§ Document excerpt
Except for the ones that'll kill you, of course.
And finally, Nancy:
Belonging to a local hairdresser and allowed free reign of the shop, Nancy is incredibly gentle and good with toddlers who, after a few minutes hesitation and worried looking around for parental support, find her endlessly entertaining. I thought that the pink, genuine faux-diamond studded collar was a vain attempt to make her pretty, but after chatting to her owner he really does think she's gorgeous and thought she deserved only the nicest things. It does actually go nicely with the conjunctiva of her eyes though.
The subjectivity of attractiveness is well known. Beauty is in the eye of the beer-holder after all, and it's right that we should value it for it's inherent loveliness.
We just need to remind ourselves that it's not just about looks.
Monday, February 23, 2009
Braving the multitudes.
I've mentioned a town in England a couple of times recently, called London. It's in the south east near a large stream, with a bridge or two and a ferris wheel some carnies have erected nearby. Nice caff just near the church which does a decent egg and chips.
Obviously, I'm kidding. The egg and chips aren't that good.
No, London is a fairly sizeable metropolis with literally hundreds of people in it. About 750,000 hundreds in fact. I went there last weekend to visit some chums, and in between it's an interesting place to look around, especially for a country type like me. So, I packed a couple of carrots and my overnight stuff in a hollowed out turnip and off I went. Every few years, if I find myself on my own in London with a few hours to spare, I like to visit the Natural History Museum, as it's relaxing, informative, beautiful and free. So I dutifully took advantage of my valuable self-time and scurried there, only to forget that I have never been on a Saturday during half-term.

§ Activity
Answer these questions from the blog excerpt above.
(a) Who owns Nancy?
(b) What color is Nancy's collar?
(c) Which museum does the writer like to visit when alone in London with a few hours to spare?

Saved entries
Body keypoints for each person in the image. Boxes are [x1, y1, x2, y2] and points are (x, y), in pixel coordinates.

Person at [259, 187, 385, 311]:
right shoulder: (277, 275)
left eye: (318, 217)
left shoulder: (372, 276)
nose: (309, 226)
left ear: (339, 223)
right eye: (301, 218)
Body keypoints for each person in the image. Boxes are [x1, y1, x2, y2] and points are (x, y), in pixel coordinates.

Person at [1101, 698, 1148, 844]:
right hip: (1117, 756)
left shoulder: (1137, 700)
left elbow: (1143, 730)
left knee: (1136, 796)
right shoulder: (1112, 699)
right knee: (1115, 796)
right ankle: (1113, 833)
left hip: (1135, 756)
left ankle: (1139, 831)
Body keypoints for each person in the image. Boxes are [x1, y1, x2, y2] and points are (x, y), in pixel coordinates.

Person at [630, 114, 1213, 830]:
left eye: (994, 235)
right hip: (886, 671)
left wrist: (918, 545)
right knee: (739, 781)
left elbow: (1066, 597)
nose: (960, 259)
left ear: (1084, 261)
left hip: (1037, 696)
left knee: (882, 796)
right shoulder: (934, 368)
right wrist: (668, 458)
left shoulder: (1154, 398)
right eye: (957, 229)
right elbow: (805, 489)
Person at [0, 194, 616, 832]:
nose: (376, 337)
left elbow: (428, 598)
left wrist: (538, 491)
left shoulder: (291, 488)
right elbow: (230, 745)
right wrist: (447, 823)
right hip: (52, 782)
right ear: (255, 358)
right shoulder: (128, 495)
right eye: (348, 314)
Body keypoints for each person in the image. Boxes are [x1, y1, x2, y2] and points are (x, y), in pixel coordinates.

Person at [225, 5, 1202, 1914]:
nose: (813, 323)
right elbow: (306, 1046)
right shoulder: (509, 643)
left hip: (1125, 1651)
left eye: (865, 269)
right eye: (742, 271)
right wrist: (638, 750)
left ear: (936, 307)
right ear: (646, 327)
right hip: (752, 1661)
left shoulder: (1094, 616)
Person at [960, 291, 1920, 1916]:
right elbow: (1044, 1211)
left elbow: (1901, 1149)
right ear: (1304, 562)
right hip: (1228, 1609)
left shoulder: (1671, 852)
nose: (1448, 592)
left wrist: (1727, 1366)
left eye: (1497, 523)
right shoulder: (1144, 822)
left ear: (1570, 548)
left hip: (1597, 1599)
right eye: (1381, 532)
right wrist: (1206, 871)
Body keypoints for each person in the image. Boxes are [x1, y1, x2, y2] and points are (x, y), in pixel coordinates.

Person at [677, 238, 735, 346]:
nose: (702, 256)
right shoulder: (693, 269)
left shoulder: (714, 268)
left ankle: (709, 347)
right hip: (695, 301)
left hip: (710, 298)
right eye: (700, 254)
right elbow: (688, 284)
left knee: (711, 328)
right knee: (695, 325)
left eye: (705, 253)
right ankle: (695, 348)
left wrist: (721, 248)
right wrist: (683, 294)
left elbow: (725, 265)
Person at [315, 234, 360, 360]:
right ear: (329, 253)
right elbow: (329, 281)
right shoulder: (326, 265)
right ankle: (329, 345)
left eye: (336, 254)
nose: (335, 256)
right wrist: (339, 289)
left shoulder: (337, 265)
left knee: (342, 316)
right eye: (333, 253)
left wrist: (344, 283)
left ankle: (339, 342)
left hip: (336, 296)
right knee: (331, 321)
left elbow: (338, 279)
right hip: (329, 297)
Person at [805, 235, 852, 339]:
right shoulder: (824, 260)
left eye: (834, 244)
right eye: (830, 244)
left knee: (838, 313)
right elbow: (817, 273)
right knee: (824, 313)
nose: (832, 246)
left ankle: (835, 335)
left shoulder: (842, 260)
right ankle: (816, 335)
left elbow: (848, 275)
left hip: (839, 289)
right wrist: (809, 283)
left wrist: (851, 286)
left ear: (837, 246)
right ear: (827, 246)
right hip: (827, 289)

§ Answer to the exercise
(a) A local hairdresser
(b) Pink
(c) The Natural History Museum